客觀上,她講的這席話,確實反應了目前在研究日本當初犯下的南京大屠殺滔天大罪時,所面臨的不同數據來源困境。
首先,我們看一下中方一般引用的數據來源
- 1946年2月,首都 (即南京)地方法院檢察處奉令調查敵人罪行報告書的調查結果是被日軍屠殺的數字有295517名。
- 遠東國際軍事法庭判決書的說法是日本佔領南京的六周內,被殺害的總數超過20萬人,殯葬行業的屍體掩埋數量就有15.5萬具。這個還只是六周內的不完全統計。判決書中還說明(20萬人)這個數字不包括日軍焚屍和拋入長江的屍體。
- 據侵華日軍南京大屠殺史研究會副會長孫宅巍統計,被殺害的人數合計約30萬。
其次,我們看中國官方以外的數據:
- 費正清等人編著的《劍橋中華民國史》中的描述是「日本軍隊幹出了這場戰爭中最可恥的一件事——『南京大屠殺』。在 7 周的暴行中,至少有 42000 名中國人被殘忍地殺害」。(這一段據稱是勞埃德‧伊士曼撰寫)劍橋中國史使用的是至少4.2萬人。
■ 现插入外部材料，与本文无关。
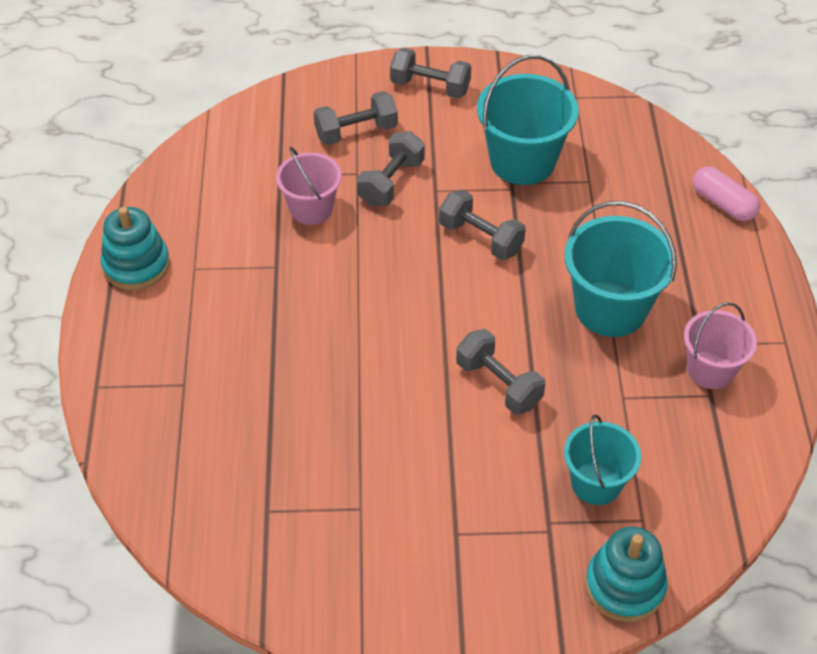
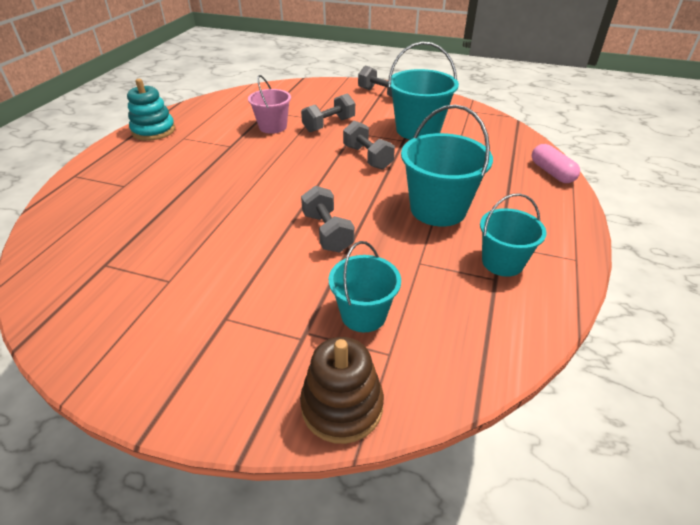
camera: 20 degrees right, 10 degrees down
grey dumbbell [314,91,398,145] -> none
turquoise stacking toy [585,527,668,622] -> brown stacking toy [300,337,384,444]
pink bucket [684,302,757,389] -> turquoise bucket [480,193,546,277]

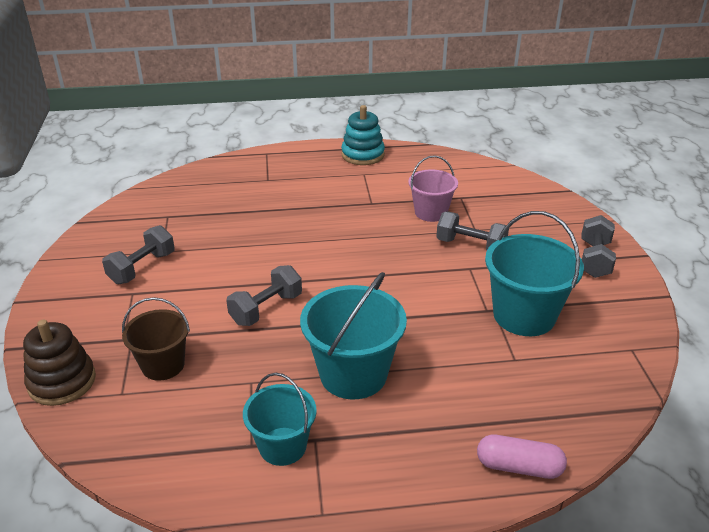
camera: 65 degrees right, 5 degrees down
turquoise bucket [329,241,401,332] -> brown bucket [122,297,190,381]
grey dumbbell [343,121,395,170] -> grey dumbbell moved to [102,225,175,284]
pink capsule [532,144,580,183] -> pink capsule turned 60 degrees clockwise [477,434,567,479]

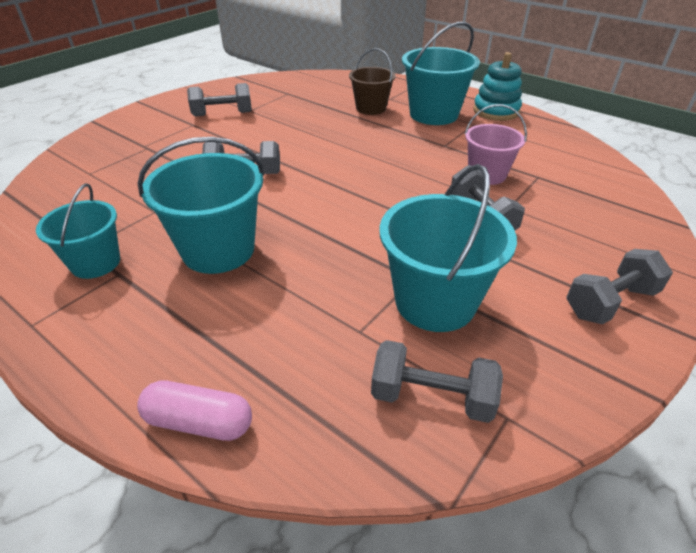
camera: 45 degrees right, 5 degrees up
brown stacking toy [23,320,96,406] -> none
brown bucket [122,297,190,381] -> brown bucket moved to [349,48,396,115]
pink capsule [477,434,567,479] -> pink capsule turned 45 degrees counterclockwise [137,380,252,441]
none -> grey dumbbell [371,340,503,423]
none -> turquoise bucket [402,22,480,125]

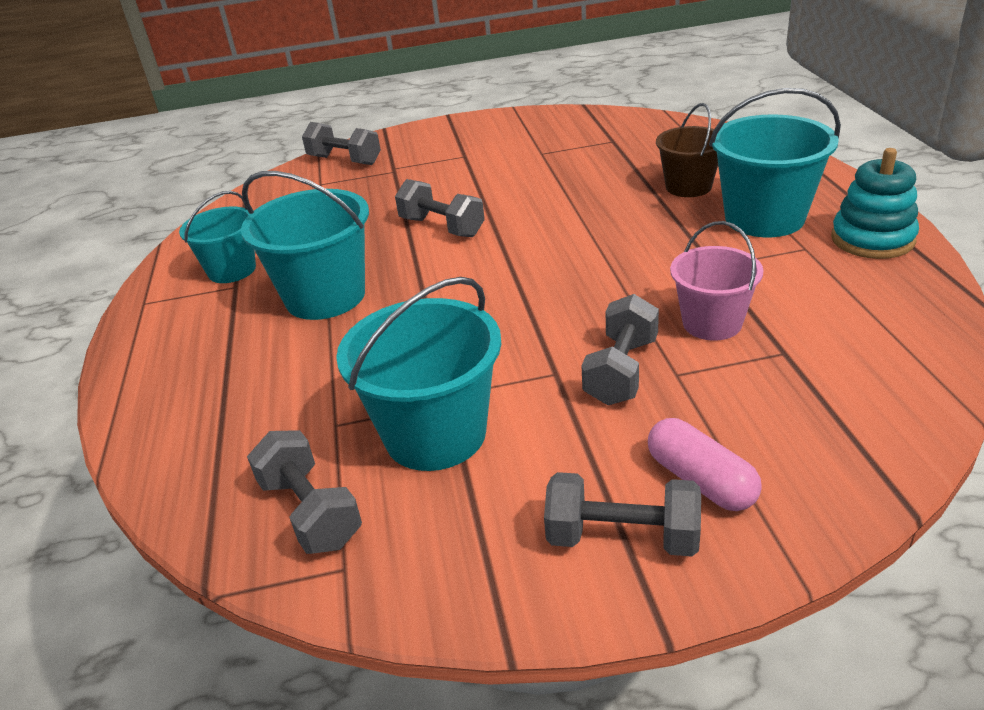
camera: 45 degrees right, 5 degrees down
pink capsule [137,380,252,441] -> pink capsule moved to [648,418,762,511]
grey dumbbell [187,83,252,117] -> grey dumbbell moved to [302,122,381,165]

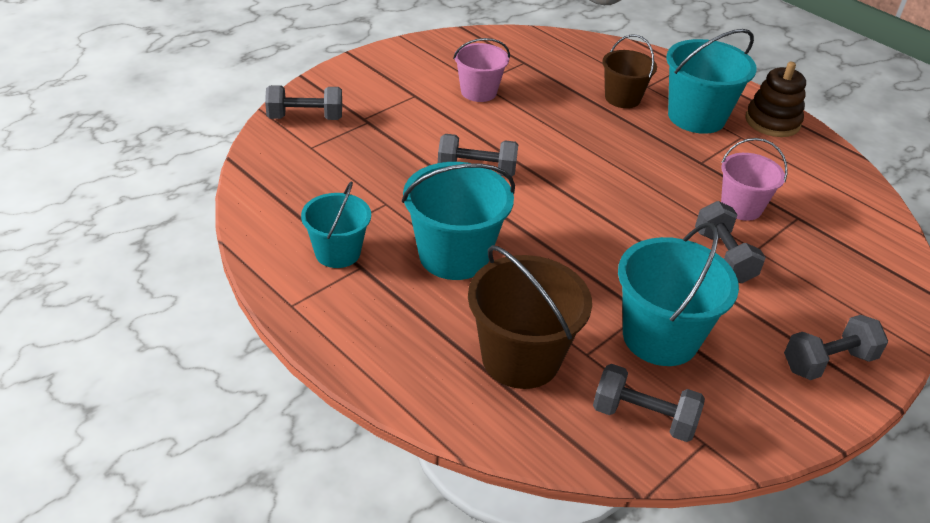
camera: 40 degrees left, 5 degrees up
pink capsule [648,418,762,511] -> none
turquoise stacking toy [831,148,919,259] -> brown stacking toy [745,62,806,137]
none -> pink bucket [453,38,510,102]
none -> brown bucket [468,245,592,389]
- 日本歷史學家笠原德志 (Tokushi Kasahara)估計被屠殺人數接近20萬。
- 日本軍事歷史學家山本正弘 (Masahiro Yamamoto)認為這個數字是43000。
當然還有很多其他非官方的來源這裡就不一一列舉了。
不同數據的存在這是有目共睹的。而不管數字的大小,一般歷史學上都承認並且也譴責日本在南京實施的大屠殺暴行。
舉報與接近真相
而在目前中國「小粉紅」群體和官方中有一種說法,就是被屠殺的數字必須跟30萬人吻合,否則就是否定日本的南京大屠殺罪行。真不知,像費正清這樣的學者如果碰到如上那些「絕對掌握真理和真相「的人會出現怎樣的場景。在此,筆者當然也清楚,日本對二戰罪行的認知是有值得世人(不僅是中國人)批評和譴責之處,這個問題我們從日本處理韓國慰安婦問題就能看出。但一個在中國學校講歷史的教師,難道把數據來源的困境給學生擺明,難道也成了一種罪行?而《人民日報》和央視等官媒則在16日發聲,斥責該名講師「質疑歷史真相,枉為人師」、「無知無德怎配指導下一代」。 正是在官方輿論壓力下,學校對宋講師做出了快速且無人情的處理,這裡細節就不重複了。
順便提一下,別說有正氣的學者,就連環球時報前總編輯胡錫進在這個時候也看不下去了,前幾天他發文提出,舉報以及相關處理都應盡量在校園內部解決,不應輕易捅到輿論場上。胡錫進同時在微博發文還稱:「學生舉報老師,這個現象爭議很大,也確實敏感」。他寫到:「但近段時間,一些教師希望校園裡的氣氛能寬鬆些,他們對舉報有抵觸情緒,也是一種實情」。 胡錫進得出的結論是,校方要有勇氣依規依法公正處理每一起舉報,「該保護的學術空間必須保護,該糾正的個別教師錯誤教學和錯誤價值導向必須糾正」。
「學術空間「何在?
這點大家都明白,作為官方名人的胡錫進,在這個時候說話必須是隱晦的。很可惜,他並沒有表明,什麼樣的空間才是「該保護的學術空間「,但他的言論,確實反映了中國大學教師尤其是社會科學和人文科學的教師們對當前威權制度的不滿和畏懼。目前這種只能由一種聲音主導的意識形態,跟大家崇尚的真正一流大學的寬容精神毫無關聯。而且,這種狀態在近十年內得到很大層度上的強化。在今年11月,湖南城市學院馬克思主義學院教授李劍因一句「日本人精益求精」被學生舉報,被校方調到圖書館工作,加之現在的宋老師事件,不禁使人感覺在體驗又一場文革。
在一個「七個不要講「(普世價值不要講,新聞自由不要講,公民社會不要講,公民權利不要講,中國共產黨的歷史錯誤不要講,權貴資產階級不要講,司法獨立不要講)的環境下,在一個有學生訊息員制度、以「舉報」為榮的大學氛圍中,真不知道,至少在社科和人文專業,中國的大學要憑什麼躋身「世界一流」?
本文作者張俊華為徳籍華人政治學者,在德國生活三十餘年。他曾就讀於德國法蘭克福大學,並獲得哲學博士學位。此後曾執教於柏林自由大學等高校。現為法國Ecole Universitaire de Management客座教授。